**Exercise details**:
In the entries below, find every line holding the string "shoulder" and collect it.

(Body or hand keypoint data)
- Opening Delimiter -
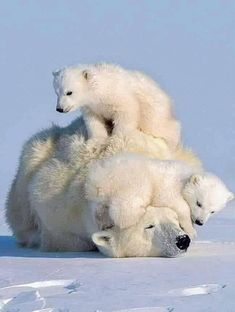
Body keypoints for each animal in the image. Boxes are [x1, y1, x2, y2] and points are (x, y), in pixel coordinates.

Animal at [53, 62, 181, 150]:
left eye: (69, 92)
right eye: (57, 92)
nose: (59, 109)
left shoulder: (118, 96)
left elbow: (126, 113)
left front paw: (115, 140)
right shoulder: (92, 108)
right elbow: (94, 122)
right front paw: (96, 142)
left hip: (154, 112)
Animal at [85, 152, 232, 238]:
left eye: (213, 211)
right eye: (199, 203)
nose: (200, 222)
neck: (185, 176)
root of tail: (97, 178)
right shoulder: (169, 187)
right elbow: (179, 205)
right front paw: (191, 230)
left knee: (99, 209)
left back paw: (103, 222)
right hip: (130, 180)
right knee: (127, 206)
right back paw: (139, 212)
- Closing Delimiter -
**Problem solution**:
left shoulder: (118, 96)
right shoulder: (92, 108)
right shoulder: (169, 187)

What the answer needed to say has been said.